(Joint position lists)
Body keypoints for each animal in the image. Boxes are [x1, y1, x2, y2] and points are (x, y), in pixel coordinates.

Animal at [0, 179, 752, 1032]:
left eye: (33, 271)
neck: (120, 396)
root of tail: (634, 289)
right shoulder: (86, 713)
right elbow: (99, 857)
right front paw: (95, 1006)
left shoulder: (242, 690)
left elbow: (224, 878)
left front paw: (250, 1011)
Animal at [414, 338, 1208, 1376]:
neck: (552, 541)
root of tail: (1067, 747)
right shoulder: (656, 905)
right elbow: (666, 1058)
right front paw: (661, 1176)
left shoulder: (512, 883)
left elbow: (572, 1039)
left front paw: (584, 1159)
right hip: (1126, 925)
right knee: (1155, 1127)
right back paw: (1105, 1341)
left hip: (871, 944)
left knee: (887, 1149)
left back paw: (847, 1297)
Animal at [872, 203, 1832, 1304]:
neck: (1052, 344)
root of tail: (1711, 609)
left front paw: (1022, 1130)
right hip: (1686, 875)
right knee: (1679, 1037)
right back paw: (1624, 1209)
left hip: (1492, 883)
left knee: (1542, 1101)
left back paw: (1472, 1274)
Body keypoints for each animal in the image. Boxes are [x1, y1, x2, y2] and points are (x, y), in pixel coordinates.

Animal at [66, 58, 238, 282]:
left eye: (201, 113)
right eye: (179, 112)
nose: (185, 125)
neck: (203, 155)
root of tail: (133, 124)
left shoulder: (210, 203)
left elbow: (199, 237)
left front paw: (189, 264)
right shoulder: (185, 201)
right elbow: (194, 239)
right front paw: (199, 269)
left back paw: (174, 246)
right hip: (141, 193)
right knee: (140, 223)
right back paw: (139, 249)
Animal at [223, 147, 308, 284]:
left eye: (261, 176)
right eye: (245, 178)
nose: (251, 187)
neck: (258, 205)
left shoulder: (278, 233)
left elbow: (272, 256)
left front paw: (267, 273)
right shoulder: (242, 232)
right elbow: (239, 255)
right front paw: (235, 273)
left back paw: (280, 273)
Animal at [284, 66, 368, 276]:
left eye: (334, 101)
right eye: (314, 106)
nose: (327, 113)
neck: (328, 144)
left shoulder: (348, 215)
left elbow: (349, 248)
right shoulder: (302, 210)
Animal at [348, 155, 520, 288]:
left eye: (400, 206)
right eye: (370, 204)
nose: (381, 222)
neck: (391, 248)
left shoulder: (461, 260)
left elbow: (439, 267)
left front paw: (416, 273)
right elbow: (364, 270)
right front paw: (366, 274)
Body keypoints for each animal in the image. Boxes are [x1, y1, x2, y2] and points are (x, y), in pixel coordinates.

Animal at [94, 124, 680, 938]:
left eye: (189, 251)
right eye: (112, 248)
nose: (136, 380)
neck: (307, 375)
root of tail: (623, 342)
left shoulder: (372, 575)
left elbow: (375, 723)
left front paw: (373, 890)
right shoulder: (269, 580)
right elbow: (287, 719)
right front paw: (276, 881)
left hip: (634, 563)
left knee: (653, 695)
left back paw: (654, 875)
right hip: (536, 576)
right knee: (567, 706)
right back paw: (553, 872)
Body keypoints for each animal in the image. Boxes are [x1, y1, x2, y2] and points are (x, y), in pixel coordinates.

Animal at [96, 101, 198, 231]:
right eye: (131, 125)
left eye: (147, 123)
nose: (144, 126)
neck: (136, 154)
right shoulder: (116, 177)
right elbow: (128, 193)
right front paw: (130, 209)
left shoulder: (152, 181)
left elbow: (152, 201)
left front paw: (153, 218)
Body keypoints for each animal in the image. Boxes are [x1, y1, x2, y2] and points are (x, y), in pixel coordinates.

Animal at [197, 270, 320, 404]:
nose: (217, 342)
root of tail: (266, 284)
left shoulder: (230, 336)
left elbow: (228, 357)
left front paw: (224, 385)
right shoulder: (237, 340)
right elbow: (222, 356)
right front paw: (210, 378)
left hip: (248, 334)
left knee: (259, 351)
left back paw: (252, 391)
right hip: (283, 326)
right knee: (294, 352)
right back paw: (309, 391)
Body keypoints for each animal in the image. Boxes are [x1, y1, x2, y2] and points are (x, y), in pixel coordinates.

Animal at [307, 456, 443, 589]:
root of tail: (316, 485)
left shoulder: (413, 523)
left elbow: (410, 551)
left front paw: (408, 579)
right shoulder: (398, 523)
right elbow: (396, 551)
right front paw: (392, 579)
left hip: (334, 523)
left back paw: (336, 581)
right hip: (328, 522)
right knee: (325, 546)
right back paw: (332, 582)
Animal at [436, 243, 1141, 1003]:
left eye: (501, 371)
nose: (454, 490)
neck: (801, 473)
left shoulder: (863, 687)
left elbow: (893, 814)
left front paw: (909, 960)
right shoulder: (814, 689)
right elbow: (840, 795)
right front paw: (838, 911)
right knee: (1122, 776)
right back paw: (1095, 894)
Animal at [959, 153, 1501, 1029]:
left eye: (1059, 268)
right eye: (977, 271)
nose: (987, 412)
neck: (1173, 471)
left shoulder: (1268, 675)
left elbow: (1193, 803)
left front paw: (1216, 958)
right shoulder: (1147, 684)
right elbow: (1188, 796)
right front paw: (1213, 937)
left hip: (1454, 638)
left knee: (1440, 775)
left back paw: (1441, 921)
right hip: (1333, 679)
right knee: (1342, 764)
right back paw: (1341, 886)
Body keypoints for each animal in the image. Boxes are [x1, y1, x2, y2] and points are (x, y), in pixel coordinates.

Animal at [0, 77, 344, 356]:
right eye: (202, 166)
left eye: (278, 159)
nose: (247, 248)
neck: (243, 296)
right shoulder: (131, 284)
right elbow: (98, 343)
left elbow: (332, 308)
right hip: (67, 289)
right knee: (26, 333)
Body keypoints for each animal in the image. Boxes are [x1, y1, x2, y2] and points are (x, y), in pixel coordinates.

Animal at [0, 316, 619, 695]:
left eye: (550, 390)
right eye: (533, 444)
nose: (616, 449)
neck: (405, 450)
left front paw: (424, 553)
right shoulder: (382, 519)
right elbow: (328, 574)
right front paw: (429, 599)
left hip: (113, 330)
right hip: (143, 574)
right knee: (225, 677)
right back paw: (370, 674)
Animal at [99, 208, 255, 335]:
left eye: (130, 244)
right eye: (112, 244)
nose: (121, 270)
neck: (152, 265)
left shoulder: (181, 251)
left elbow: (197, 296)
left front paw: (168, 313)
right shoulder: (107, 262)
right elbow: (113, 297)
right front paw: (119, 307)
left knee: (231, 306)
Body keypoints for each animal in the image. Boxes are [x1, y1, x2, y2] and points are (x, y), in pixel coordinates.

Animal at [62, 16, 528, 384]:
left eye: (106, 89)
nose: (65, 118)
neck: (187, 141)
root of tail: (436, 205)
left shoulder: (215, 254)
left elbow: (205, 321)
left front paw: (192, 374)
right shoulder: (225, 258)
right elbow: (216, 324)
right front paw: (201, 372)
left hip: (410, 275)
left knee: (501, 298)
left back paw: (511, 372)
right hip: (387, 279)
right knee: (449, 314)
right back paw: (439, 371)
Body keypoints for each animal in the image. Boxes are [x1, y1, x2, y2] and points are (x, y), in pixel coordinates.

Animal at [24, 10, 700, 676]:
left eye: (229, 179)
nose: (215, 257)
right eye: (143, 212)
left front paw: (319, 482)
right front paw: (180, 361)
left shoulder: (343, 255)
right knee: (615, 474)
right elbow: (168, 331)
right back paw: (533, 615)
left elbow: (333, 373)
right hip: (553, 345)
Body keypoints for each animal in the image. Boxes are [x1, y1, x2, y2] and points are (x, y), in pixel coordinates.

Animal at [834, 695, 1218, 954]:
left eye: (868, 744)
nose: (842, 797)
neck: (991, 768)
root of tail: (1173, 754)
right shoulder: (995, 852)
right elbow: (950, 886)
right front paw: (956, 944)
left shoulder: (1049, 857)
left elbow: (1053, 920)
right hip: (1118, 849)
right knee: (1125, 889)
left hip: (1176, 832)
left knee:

### What to work on
Take exactly the lines from the one containing "root of tail: (623, 342)" through the one containing "right shoulder: (116, 177)" in the data above, and output them with nothing added.

### Your response
root of tail: (623, 342)
left shoulder: (372, 575)
left elbow: (375, 723)
left front paw: (373, 890)
right shoulder: (269, 580)
right elbow: (287, 719)
right front paw: (276, 881)
left hip: (634, 563)
left knee: (653, 695)
left back paw: (654, 875)
right hip: (536, 576)
right knee: (567, 706)
right back paw: (553, 872)
Body keypoints for each animal in the image. Boxes are [x1, y1, x2, y2] and points are (x, y), in pixel coordinates.

Animal at [96, 101, 198, 231]:
right eye: (131, 125)
left eye: (147, 123)
nose: (144, 126)
neck: (136, 154)
right shoulder: (116, 177)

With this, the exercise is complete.